Lunick Janvier appeals the summary denial of his Rule 3.800(a) motion to correct illegal sentence. In his motion, Janvier challenged the constitutionality of his sentence of life without parole for the first degree murder he committed when he was 19 years old on the strength of Miller v. Alabama, — U.S. -, 132 S.Ct. 2455, 183 L.Ed.2d 407 (2012), and Graham v. Florida, 560 U.S. 48, 130 S.Ct. 2011, 176 L.Ed.2d 825 (2010). We affirm.
The holding of Graham is inapplicable to this case as Janvier was not sentenced to life without parole for a non-homicide offense. Further, both Graham and Miller apply only to juvenile offenders, that is, those who were under the age of 18 at the time they committed the offense. Miller, 132 S.Ct. at 2460 (“We therefore hold that mandatory life without parole for those under the age of 18 at the time of their crimes violates the Eighth Amendment’s *648prohibition on ‘cruel and unusual punishments’ ”); Graham, 130 S.Ct. at 2030 (“Because ‘[t]he age of 18 is the point where society draws the line for many purposes between childhood and adulthood,’ those who were below that age when the offense was committed may not be sentenced to life without parole for a nonhomicide crime.”) (quoting Roper v.
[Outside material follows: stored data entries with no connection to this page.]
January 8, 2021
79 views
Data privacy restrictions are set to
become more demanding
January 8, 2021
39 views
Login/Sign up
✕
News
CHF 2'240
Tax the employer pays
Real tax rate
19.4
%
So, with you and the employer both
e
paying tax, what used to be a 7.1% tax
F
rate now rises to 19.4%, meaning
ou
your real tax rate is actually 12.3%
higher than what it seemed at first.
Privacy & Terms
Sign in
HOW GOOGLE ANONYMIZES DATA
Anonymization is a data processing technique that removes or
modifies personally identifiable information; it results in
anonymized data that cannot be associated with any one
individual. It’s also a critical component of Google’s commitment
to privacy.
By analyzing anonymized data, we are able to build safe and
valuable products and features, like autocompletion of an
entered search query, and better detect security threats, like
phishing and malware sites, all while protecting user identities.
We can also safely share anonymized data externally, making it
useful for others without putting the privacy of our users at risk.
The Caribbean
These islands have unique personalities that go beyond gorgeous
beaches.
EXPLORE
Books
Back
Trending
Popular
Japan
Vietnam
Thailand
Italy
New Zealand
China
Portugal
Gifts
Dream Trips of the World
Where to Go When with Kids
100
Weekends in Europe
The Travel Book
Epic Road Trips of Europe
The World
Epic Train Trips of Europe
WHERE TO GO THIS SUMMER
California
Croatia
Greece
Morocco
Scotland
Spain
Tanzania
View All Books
Simmons, 543 U.S. 551, 574, 125 S.Ct. 1183, 161 L.Ed.2d 1 (2005)).
Article I, section 17, of the Florida Constitution provides:
The prohibition against cruel or unusual punishment, and the prohibition against cruel and unusual punishment, shall be construed in conformity with decisions of the United
States Supreme Court which interpret the prohibition against cruel and unusual punishment provided in the Eighth Amendment to the United States Constitution.
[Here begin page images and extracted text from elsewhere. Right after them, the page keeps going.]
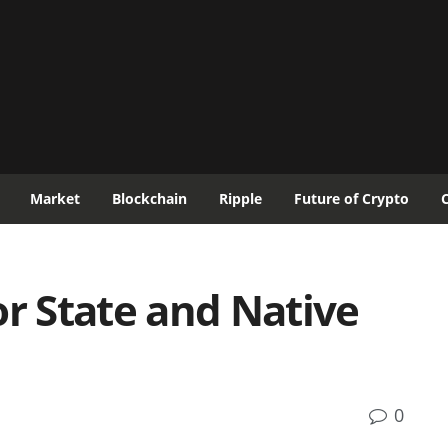
Market
Blockchain
Ripple
Future of Crypto
or State and Native
0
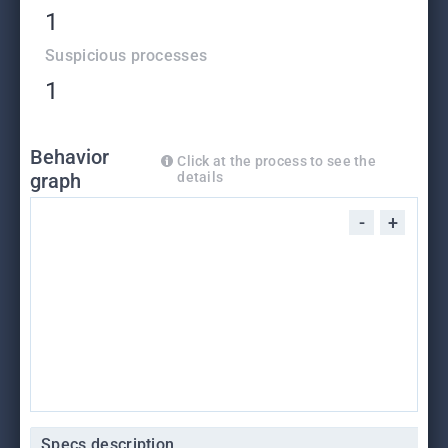
1
Suspicious processes
1
Behavior
Click at the process to see the
graph
details
-
+
Specs description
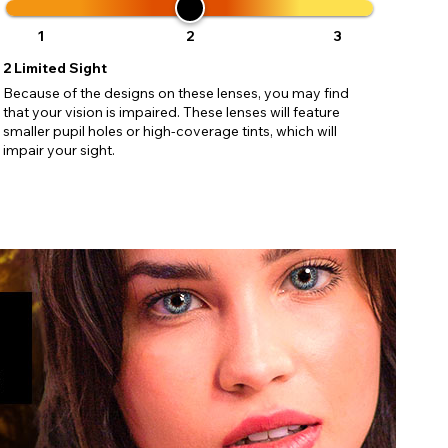
ses may
pdating
1
2
3
2
Limited Sight
Because of the designs on these lenses, you may find
that your vision is impaired. These lenses will feature
smaller pupil holes or high-coverage tints, which will
impair your sight.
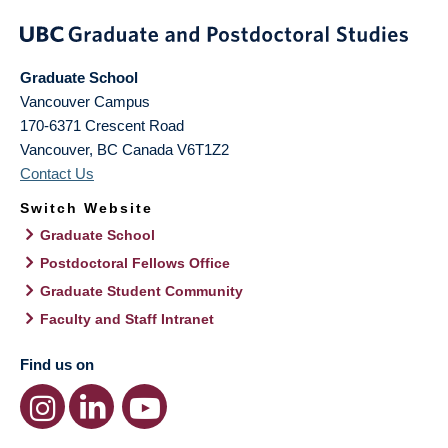
Graduate School
Vancouver Campus
170-6371 Crescent Road
Vancouver
,
BC
Canada
V6T1Z2
Contact Us
Switch Website
Graduate School
Postdoctoral Fellows Office
Graduate Student Community
Faculty and Staff Intranet
Find us on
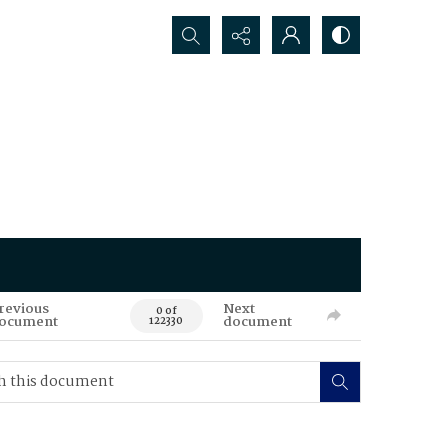
Search...
revious
Next
0 of
ocument
document
122330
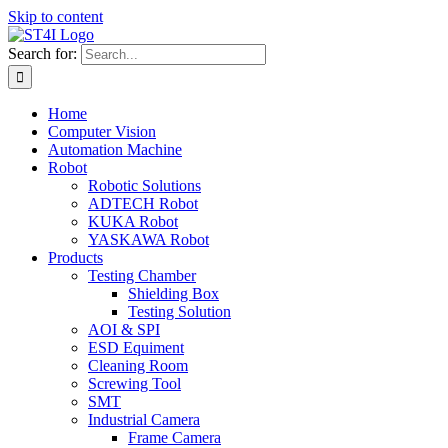
Skip to content
Search for:
Home
Computer Vision
Automation Machine
Robot
Robotic Solutions
ADTECH Robot
KUKA Robot
YASKAWA Robot
Products
Testing Chamber
Shielding Box
Testing Solution
AOI & SPI
ESD Equiment
Cleaning Room
Screwing Tool
SMT
Industrial Camera
Frame Camera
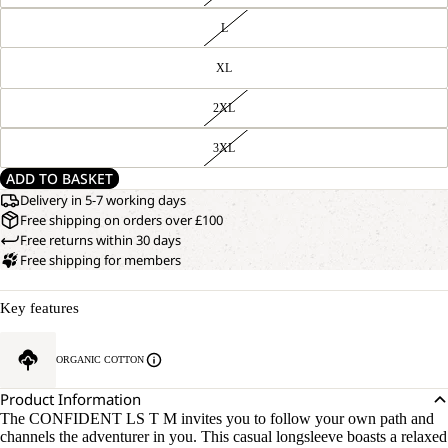
L
XL
2XL
3XL
ADD TO BASKET
Delivery in 5-7 working days
Free shipping on orders over £100
Free returns within 30 days
Free shipping for members
Key features
ORGANIC COTTON
Product Information
The CONFIDENT LS T M invites you to follow your own path and
channels the adventurer in you. This casual longsleeve boasts a relaxed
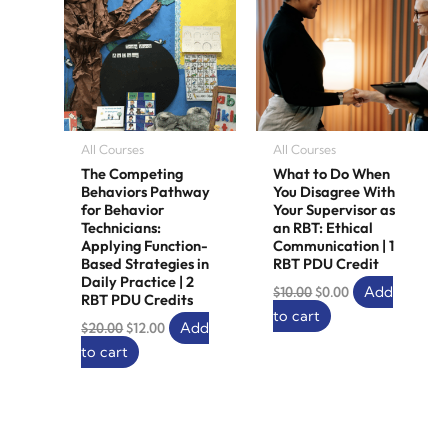
All Courses
All Courses
The Competing
What to Do When
Behaviors Pathway
You Disagree With
for Behavior
Your Supervisor as
Technicians:
an RBT: Ethical
Applying Function-
Communication | 1
Based Strategies in
RBT PDU Credit
Daily Practice | 2
Add
$
10.00
$
0.00
RBT PDU Credits
to cart
Add
$
20.00
$
12.00
to cart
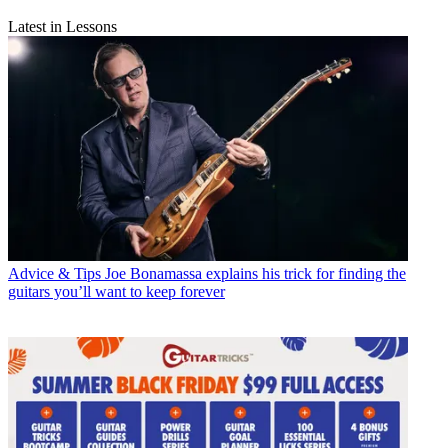
Latest in Lessons
Advice & Tips
Joe Bonamassa explains his trick for finding the
guitars you’ll want to keep forever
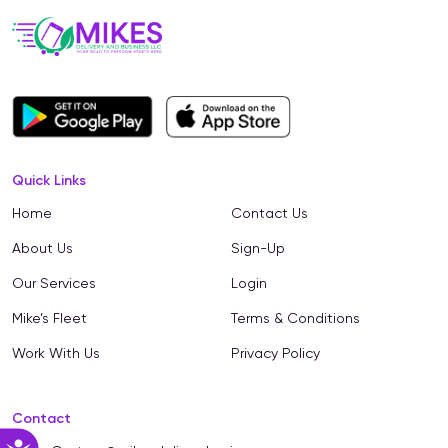
Quick Links
Home
Contact Us
About Us
Sign-Up
Our Services
Login
Mike’s Fleet
Terms & Conditions
Work With Us
Privacy Policy
Contact
Accessibility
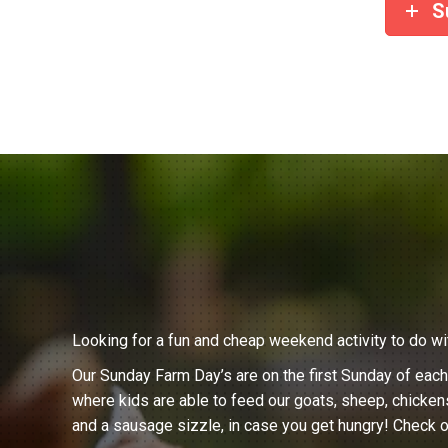
S
Looking for a fun and cheap weekend activity to do wi
Our Sunday Farm Day’s are on the first Sunday of eac
where kids are able to feed our goats, sheep, chicken
and a sausage sizzle, in case you get hungry! Check o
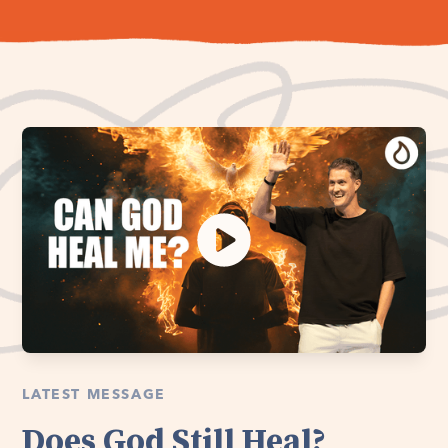
LATEST MESSAGE
Does God Still Heal?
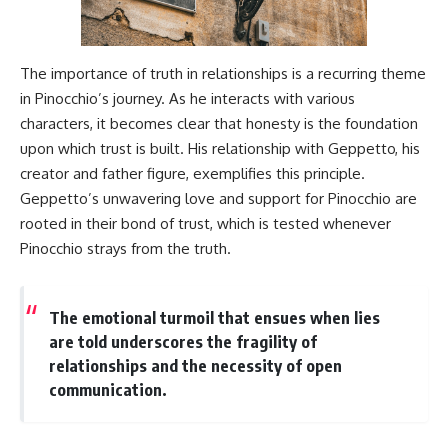
The importance of truth in relationships is a recurring theme
in Pinocchio’s journey. As he interacts with various
characters, it becomes clear that honesty is the foundation
upon which trust is built. His relationship with Geppetto, his
creator and father figure, exemplifies this principle.
Geppetto’s unwavering love and support for Pinocchio are
rooted in their bond of trust, which is tested whenever
Pinocchio strays from the truth.
The emotional turmoil that ensues when lies
are told underscores the fragility of
relationships and the necessity of open
communication.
The trial court correctly concluded that the holdings of Graham and Miller do not apply in this case. To the extent Janvier asks this Court to expand these holdings to other “youthful offenders” under the age of 21, this Court is bound by the pronouncements of the Supreme Court of the United States.
Affirmed.
WARNER, GROSS and FORST, JJ., concur.